WHAT THE TASK REQUIRES »
Omit the pictures and output every entry below exactly as written.

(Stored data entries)
————————

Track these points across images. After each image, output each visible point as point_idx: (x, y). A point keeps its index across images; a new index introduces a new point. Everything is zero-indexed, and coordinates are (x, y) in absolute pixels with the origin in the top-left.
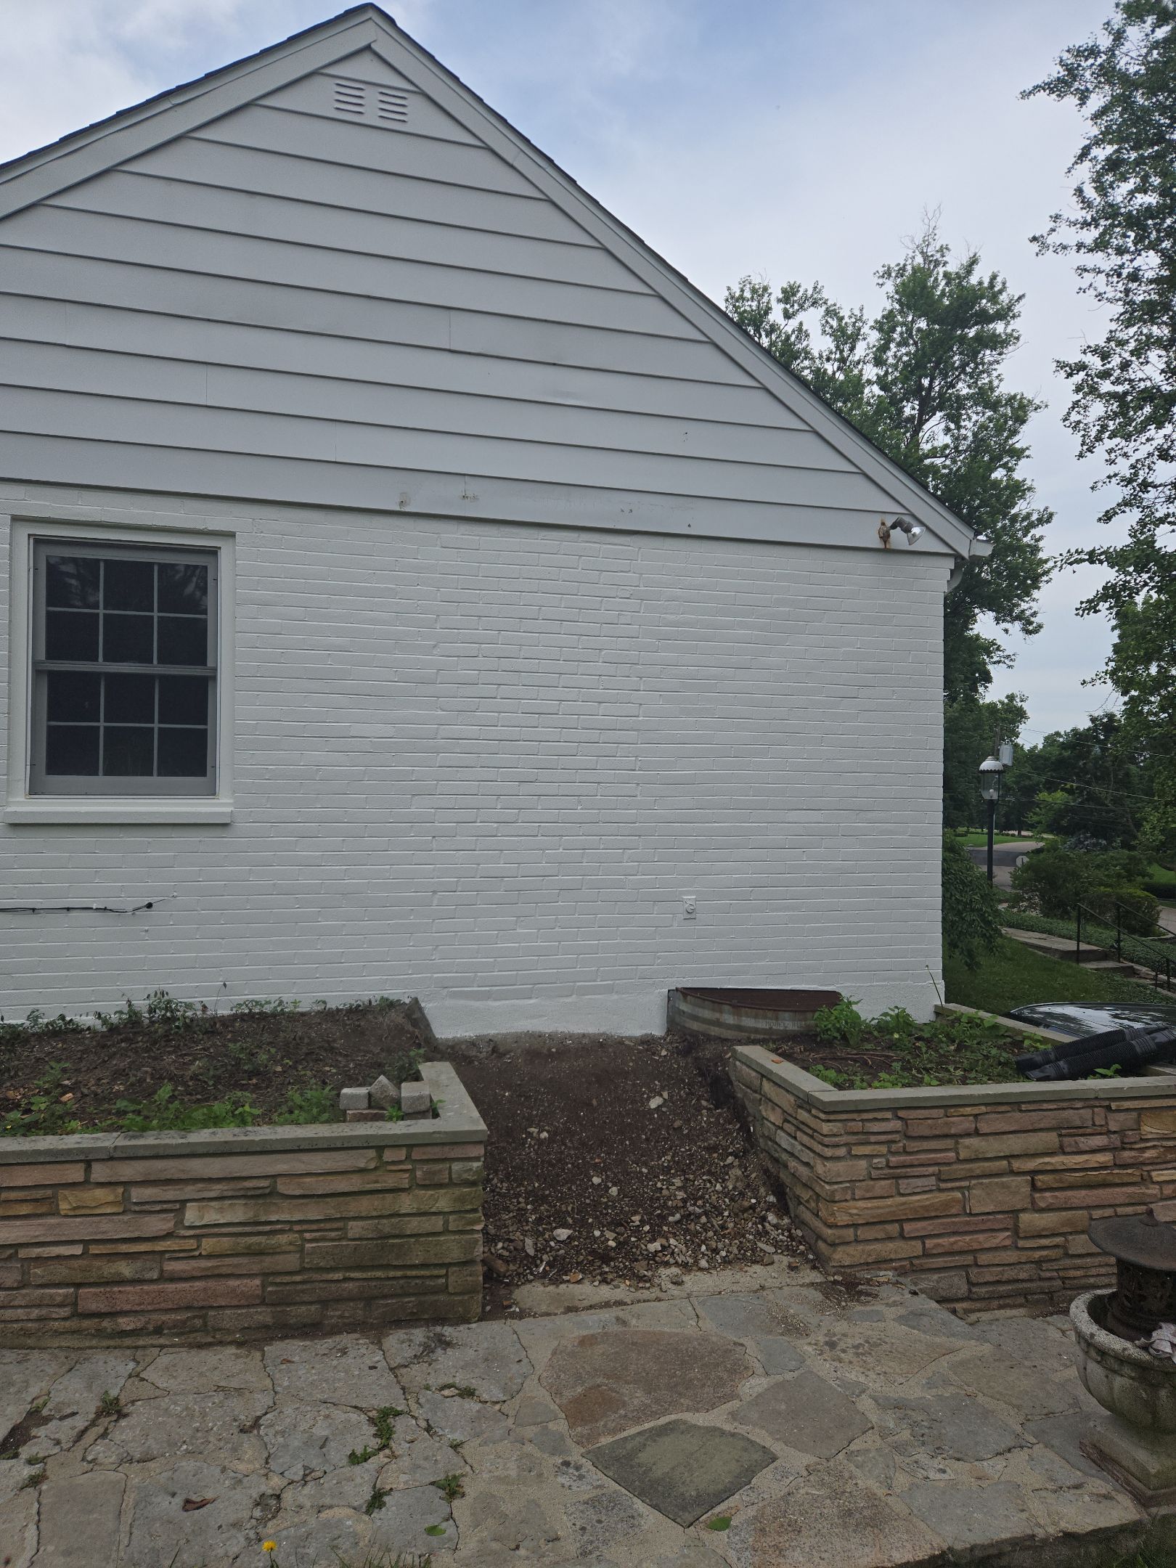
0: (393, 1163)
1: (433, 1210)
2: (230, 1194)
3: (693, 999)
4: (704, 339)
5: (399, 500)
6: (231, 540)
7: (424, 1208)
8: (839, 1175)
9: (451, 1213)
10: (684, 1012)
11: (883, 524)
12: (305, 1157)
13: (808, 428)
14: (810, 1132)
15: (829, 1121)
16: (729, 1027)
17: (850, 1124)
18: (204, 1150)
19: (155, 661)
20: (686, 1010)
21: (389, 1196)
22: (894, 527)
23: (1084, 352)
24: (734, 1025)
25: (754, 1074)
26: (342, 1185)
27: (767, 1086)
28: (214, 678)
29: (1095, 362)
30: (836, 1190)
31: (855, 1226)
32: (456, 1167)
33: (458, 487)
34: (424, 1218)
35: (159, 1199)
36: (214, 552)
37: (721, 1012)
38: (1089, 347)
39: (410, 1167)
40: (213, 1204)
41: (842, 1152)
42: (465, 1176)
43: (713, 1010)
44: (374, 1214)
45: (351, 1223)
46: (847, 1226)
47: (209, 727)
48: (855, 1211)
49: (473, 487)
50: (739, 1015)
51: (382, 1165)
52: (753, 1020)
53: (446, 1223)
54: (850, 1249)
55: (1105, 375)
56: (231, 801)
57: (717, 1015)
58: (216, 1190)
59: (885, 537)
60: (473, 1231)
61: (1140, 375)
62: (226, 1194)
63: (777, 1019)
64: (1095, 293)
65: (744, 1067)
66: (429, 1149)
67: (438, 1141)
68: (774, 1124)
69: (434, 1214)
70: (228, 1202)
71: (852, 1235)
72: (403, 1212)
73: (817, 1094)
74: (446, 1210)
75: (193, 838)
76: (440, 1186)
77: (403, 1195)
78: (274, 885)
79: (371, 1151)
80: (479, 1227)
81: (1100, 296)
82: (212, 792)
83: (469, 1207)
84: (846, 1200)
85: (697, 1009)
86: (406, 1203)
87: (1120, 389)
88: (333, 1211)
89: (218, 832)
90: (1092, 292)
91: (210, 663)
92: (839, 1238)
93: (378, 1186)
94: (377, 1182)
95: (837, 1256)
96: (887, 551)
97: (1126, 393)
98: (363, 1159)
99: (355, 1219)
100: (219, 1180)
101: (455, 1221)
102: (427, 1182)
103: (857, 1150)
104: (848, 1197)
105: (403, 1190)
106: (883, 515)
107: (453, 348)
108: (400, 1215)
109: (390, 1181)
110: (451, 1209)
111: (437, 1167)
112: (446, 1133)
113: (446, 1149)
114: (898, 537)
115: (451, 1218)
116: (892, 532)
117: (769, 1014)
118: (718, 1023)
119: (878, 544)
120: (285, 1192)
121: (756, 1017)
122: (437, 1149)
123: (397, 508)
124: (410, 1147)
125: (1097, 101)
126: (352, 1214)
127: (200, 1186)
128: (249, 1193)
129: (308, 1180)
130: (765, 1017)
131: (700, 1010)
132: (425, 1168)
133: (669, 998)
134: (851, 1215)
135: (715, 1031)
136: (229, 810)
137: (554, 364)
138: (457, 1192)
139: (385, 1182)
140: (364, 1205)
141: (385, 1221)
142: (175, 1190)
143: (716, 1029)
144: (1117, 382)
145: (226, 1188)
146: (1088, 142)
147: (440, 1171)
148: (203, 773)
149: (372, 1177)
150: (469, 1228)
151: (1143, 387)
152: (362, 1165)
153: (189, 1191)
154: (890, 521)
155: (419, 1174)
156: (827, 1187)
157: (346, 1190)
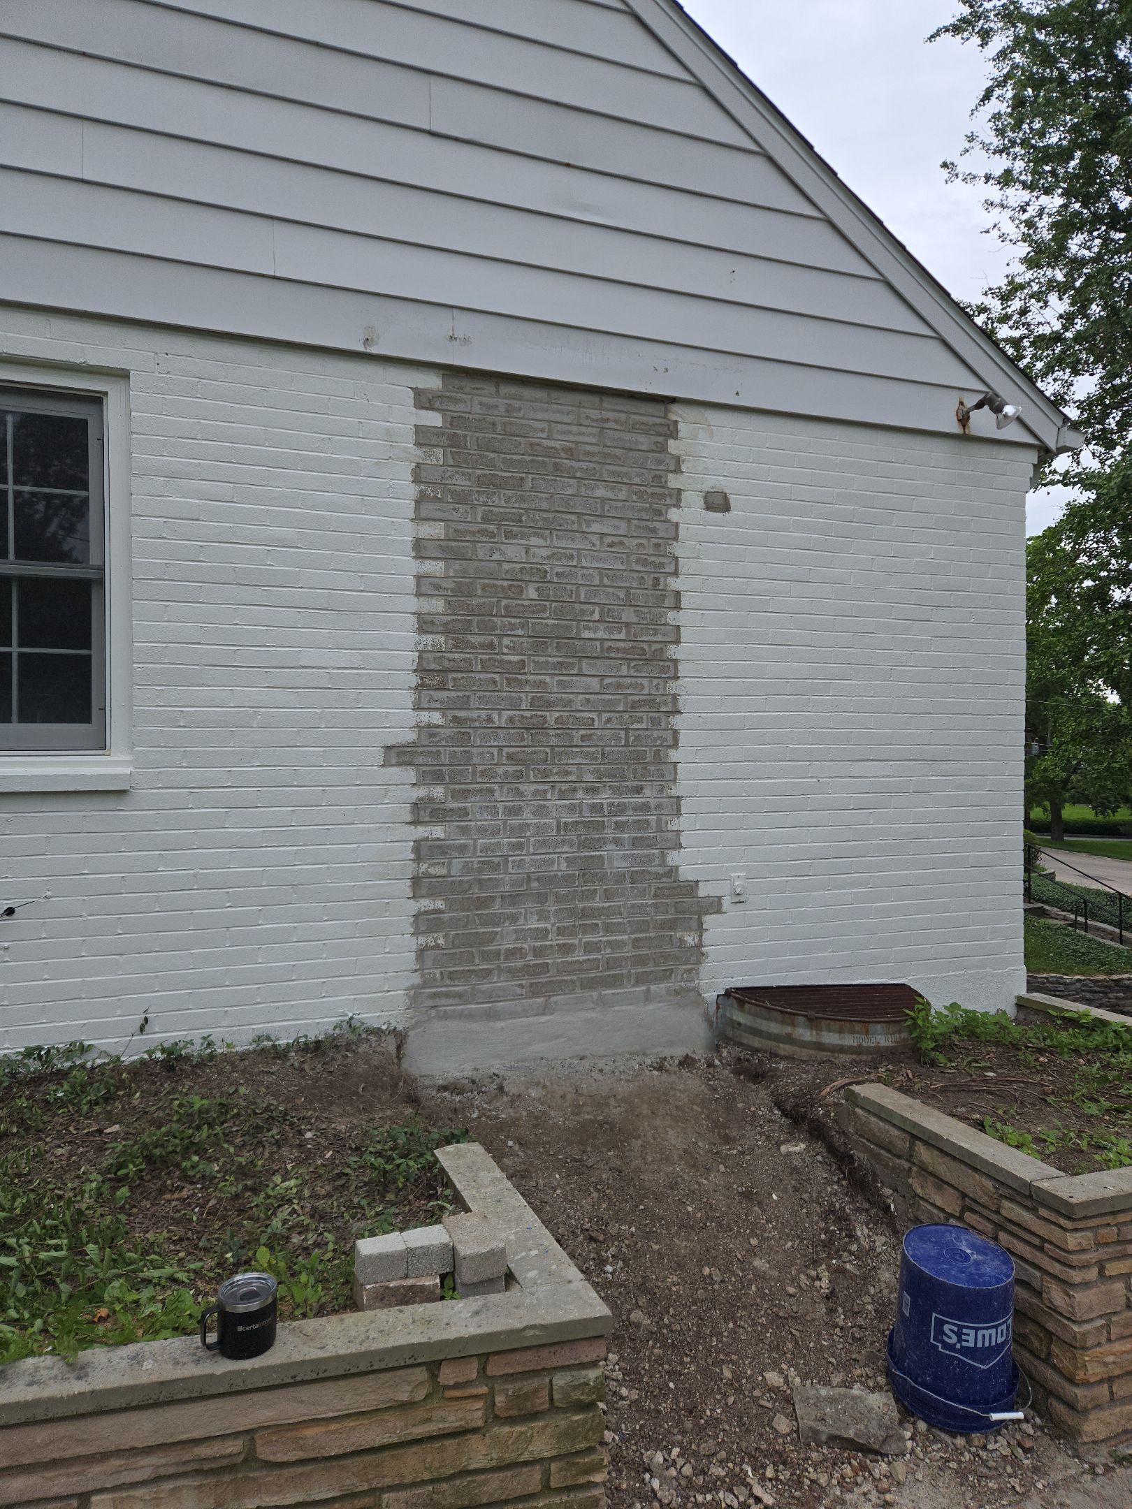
0: (457, 1386)
1: (525, 1457)
2: (171, 1470)
3: (753, 1008)
4: (756, 148)
5: (362, 338)
6: (121, 384)
7: (509, 1457)
8: (1091, 1309)
9: (552, 1459)
10: (739, 1024)
11: (961, 403)
12: (304, 1393)
13: (877, 276)
14: (1037, 1242)
15: (1076, 1230)
16: (804, 1045)
17: (1102, 1231)
18: (123, 1402)
19: (11, 556)
20: (742, 1021)
21: (450, 1444)
22: (979, 406)
23: (986, 294)
24: (810, 1042)
25: (896, 1132)
26: (373, 1435)
27: (924, 1153)
28: (101, 582)
29: (995, 305)
30: (1088, 1332)
31: (1110, 1380)
32: (560, 1380)
33: (442, 324)
34: (509, 1474)
35: (41, 1495)
36: (97, 400)
37: (793, 1025)
38: (990, 289)
39: (484, 1390)
40: (139, 1492)
41: (1093, 1274)
42: (576, 1395)
43: (783, 1022)
44: (426, 1476)
45: (386, 1497)
46: (1101, 1382)
47: (94, 652)
48: (1111, 1359)
49: (465, 324)
50: (819, 1029)
51: (437, 1390)
52: (837, 1036)
53: (547, 1475)
54: (1105, 1415)
55: (1004, 319)
56: (129, 758)
57: (788, 1030)
58: (145, 1467)
59: (964, 420)
60: (589, 1485)
61: (1039, 319)
62: (162, 1472)
63: (867, 1033)
64: (998, 233)
65: (873, 1119)
66: (517, 1356)
67: (534, 1342)
68: (942, 1210)
69: (526, 1463)
70: (168, 1486)
71: (1107, 1393)
72: (473, 1466)
73: (1045, 1185)
74: (546, 1455)
75: (72, 814)
76: (535, 1416)
77: (474, 1440)
78: (195, 875)
79: (418, 1370)
80: (599, 1478)
81: (1003, 237)
82: (102, 746)
83: (583, 1446)
84: (1099, 1344)
85: (758, 1021)
86: (479, 1453)
87: (1016, 334)
88: (355, 1481)
89: (110, 803)
90: (995, 233)
91: (94, 561)
92: (1092, 1400)
93: (432, 1428)
94: (429, 1420)
95: (1087, 1428)
96: (966, 438)
97: (1022, 338)
98: (407, 1387)
99: (391, 1488)
100: (149, 1450)
101: (561, 1470)
102: (514, 1413)
103: (1113, 1269)
104: (1103, 1340)
105: (474, 1430)
106: (961, 392)
107: (435, 128)
108: (466, 1472)
109: (452, 1419)
110: (555, 1453)
111: (529, 1385)
112: (543, 1327)
113: (545, 1353)
114: (983, 421)
115: (554, 1467)
116: (973, 414)
117: (858, 1027)
118: (789, 1039)
119: (955, 428)
120: (271, 1458)
121: (841, 1032)
122: (529, 1356)
123: (361, 348)
124: (485, 1358)
125: (1000, 41)
126: (387, 1481)
127: (115, 1463)
128: (206, 1467)
129: (310, 1432)
130: (852, 1032)
131: (764, 1022)
132: (511, 1388)
133: (717, 1004)
134: (1106, 1364)
135: (785, 1049)
136: (126, 770)
137: (568, 165)
138: (562, 1421)
139: (444, 1420)
140: (411, 1464)
141: (444, 1486)
142: (69, 1475)
143: (787, 1047)
144: (1016, 326)
145: (163, 1461)
146: (990, 83)
147: (535, 1392)
148: (88, 719)
149: (421, 1413)
150: (582, 1480)
151: (1040, 332)
152: (404, 1397)
153: (95, 1475)
154: (971, 400)
155: (500, 1399)
156: (1076, 1328)
157: (378, 1442)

————————

ANSWER SECTION »
Track these points across images. After each image, output each visible point as point_idx: (x, y). A point keeps its index across images; a new index introduces a new point. Everything is zero-indexed, and coordinates are (x, y) in absolute pixels with the origin in the top-left.
0: (393, 1163)
1: (433, 1210)
2: (230, 1194)
3: (693, 999)
4: (704, 339)
5: (399, 500)
6: (231, 540)
7: (424, 1208)
8: (839, 1175)
9: (451, 1213)
10: (684, 1012)
11: (883, 524)
12: (305, 1157)
13: (808, 428)
14: (810, 1132)
15: (829, 1121)
16: (729, 1027)
17: (850, 1124)
18: (204, 1150)
19: (155, 661)
20: (686, 1010)
21: (389, 1196)
22: (894, 527)
23: (1084, 352)
24: (734, 1025)
25: (754, 1074)
26: (342, 1185)
27: (767, 1086)
28: (214, 678)
29: (1095, 362)
30: (836, 1190)
31: (855, 1226)
32: (456, 1167)
33: (458, 487)
34: (424, 1218)
35: (159, 1199)
36: (214, 552)
37: (721, 1012)
38: (1089, 347)
39: (410, 1167)
40: (213, 1204)
41: (842, 1152)
42: (465, 1176)
43: (713, 1010)
44: (374, 1214)
45: (351, 1223)
46: (847, 1226)
47: (209, 727)
48: (855, 1211)
49: (473, 487)
50: (739, 1015)
51: (382, 1165)
52: (753, 1020)
53: (446, 1223)
54: (850, 1249)
55: (1105, 375)
56: (231, 801)
57: (717, 1015)
58: (216, 1190)
59: (885, 537)
60: (473, 1231)
61: (1140, 375)
62: (226, 1194)
63: (777, 1019)
64: (1095, 293)
65: (744, 1067)
66: (429, 1149)
67: (438, 1141)
68: (774, 1124)
69: (434, 1214)
70: (228, 1202)
71: (852, 1235)
72: (403, 1212)
73: (817, 1094)
74: (446, 1210)
75: (193, 838)
76: (440, 1186)
77: (403, 1195)
78: (274, 885)
79: (371, 1151)
80: (479, 1227)
81: (1100, 296)
82: (212, 792)
83: (469, 1207)
84: (846, 1200)
85: (697, 1009)
86: (406, 1203)
87: (1120, 389)
88: (333, 1211)
89: (218, 832)
90: (1092, 292)
91: (210, 663)
92: (839, 1238)
93: (378, 1186)
94: (377, 1182)
95: (837, 1256)
96: (887, 551)
97: (1126, 393)
98: (363, 1159)
99: (355, 1219)
100: (219, 1180)
101: (455, 1221)
102: (427, 1182)
103: (857, 1150)
104: (848, 1197)
105: (403, 1190)
106: (883, 515)
107: (453, 348)
108: (400, 1215)
109: (390, 1181)
110: (451, 1209)
111: (437, 1167)
112: (446, 1133)
113: (446, 1149)
114: (898, 537)
115: (451, 1218)
116: (892, 532)
117: (769, 1014)
118: (718, 1023)
119: (878, 544)
120: (285, 1192)
121: (756, 1017)
122: (437, 1149)
123: (397, 508)
124: (410, 1147)
125: (1097, 101)
126: (352, 1214)
127: (200, 1186)
128: (249, 1193)
129: (308, 1180)
130: (765, 1017)
131: (700, 1010)
132: (425, 1168)
133: (669, 998)
134: (851, 1215)
135: (715, 1031)
136: (229, 810)
137: (554, 364)
138: (457, 1192)
139: (385, 1182)
140: (364, 1205)
141: (385, 1221)
142: (175, 1190)
143: (716, 1029)
144: (1117, 382)
145: (226, 1188)
146: (1088, 142)
147: (440, 1171)
148: (203, 773)
149: (372, 1177)
150: (469, 1228)
151: (1143, 387)
152: (362, 1165)
153: (189, 1191)
154: (890, 521)
155: (419, 1174)
156: (827, 1187)
157: (346, 1190)
0: (457, 1386)
1: (525, 1457)
2: (171, 1470)
3: (753, 1008)
4: (756, 148)
5: (362, 338)
6: (121, 384)
7: (509, 1457)
8: (1091, 1309)
9: (552, 1459)
10: (739, 1024)
11: (961, 403)
12: (304, 1393)
13: (877, 276)
14: (1037, 1242)
15: (1076, 1230)
16: (804, 1045)
17: (1102, 1231)
18: (123, 1402)
19: (11, 556)
20: (742, 1021)
21: (450, 1444)
22: (979, 406)
23: (986, 294)
24: (810, 1042)
25: (896, 1132)
26: (373, 1435)
27: (924, 1153)
28: (101, 582)
29: (995, 305)
30: (1088, 1332)
31: (1110, 1380)
32: (560, 1380)
33: (442, 324)
34: (509, 1474)
35: (41, 1495)
36: (97, 400)
37: (793, 1025)
38: (990, 289)
39: (484, 1390)
40: (139, 1492)
41: (1093, 1274)
42: (576, 1395)
43: (783, 1022)
44: (426, 1476)
45: (386, 1497)
46: (1101, 1382)
47: (94, 652)
48: (1111, 1359)
49: (465, 324)
50: (819, 1029)
51: (437, 1390)
52: (837, 1036)
53: (547, 1475)
54: (1105, 1415)
55: (1004, 319)
56: (129, 758)
57: (788, 1030)
58: (145, 1467)
59: (964, 420)
60: (589, 1485)
61: (1039, 319)
62: (162, 1472)
63: (867, 1033)
64: (998, 233)
65: (873, 1119)
66: (517, 1356)
67: (534, 1342)
68: (942, 1210)
69: (526, 1463)
70: (168, 1486)
71: (1107, 1393)
72: (473, 1466)
73: (1045, 1185)
74: (546, 1455)
75: (72, 814)
76: (535, 1416)
77: (474, 1440)
78: (195, 875)
79: (418, 1370)
80: (599, 1478)
81: (1003, 237)
82: (102, 746)
83: (583, 1446)
84: (1099, 1344)
85: (758, 1021)
86: (479, 1453)
87: (1016, 334)
88: (355, 1481)
89: (110, 803)
90: (995, 233)
91: (94, 561)
92: (1092, 1400)
93: (432, 1428)
94: (429, 1420)
95: (1087, 1428)
96: (966, 438)
97: (1022, 338)
98: (407, 1387)
99: (391, 1488)
100: (149, 1450)
101: (561, 1470)
102: (514, 1413)
103: (1113, 1269)
104: (1103, 1340)
105: (474, 1430)
106: (961, 392)
107: (435, 128)
108: (466, 1472)
109: (452, 1419)
110: (555, 1453)
111: (529, 1385)
112: (543, 1327)
113: (545, 1353)
114: (983, 421)
115: (554, 1467)
116: (973, 414)
117: (858, 1027)
118: (789, 1039)
119: (955, 428)
120: (271, 1458)
121: (841, 1032)
122: (529, 1356)
123: (361, 348)
124: (485, 1358)
125: (1000, 41)
126: (387, 1481)
127: (115, 1463)
128: (206, 1467)
129: (310, 1432)
130: (852, 1032)
131: (764, 1022)
132: (511, 1388)
133: (717, 1004)
134: (1106, 1364)
135: (785, 1049)
136: (126, 770)
137: (568, 165)
138: (562, 1421)
139: (444, 1420)
140: (411, 1464)
141: (444, 1486)
142: (69, 1475)
143: (787, 1047)
144: (1016, 326)
145: (163, 1461)
146: (990, 83)
147: (535, 1392)
148: (88, 719)
149: (421, 1413)
150: (582, 1480)
151: (1040, 332)
152: (404, 1397)
153: (95, 1475)
154: (971, 400)
155: (500, 1399)
156: (1076, 1328)
157: (378, 1442)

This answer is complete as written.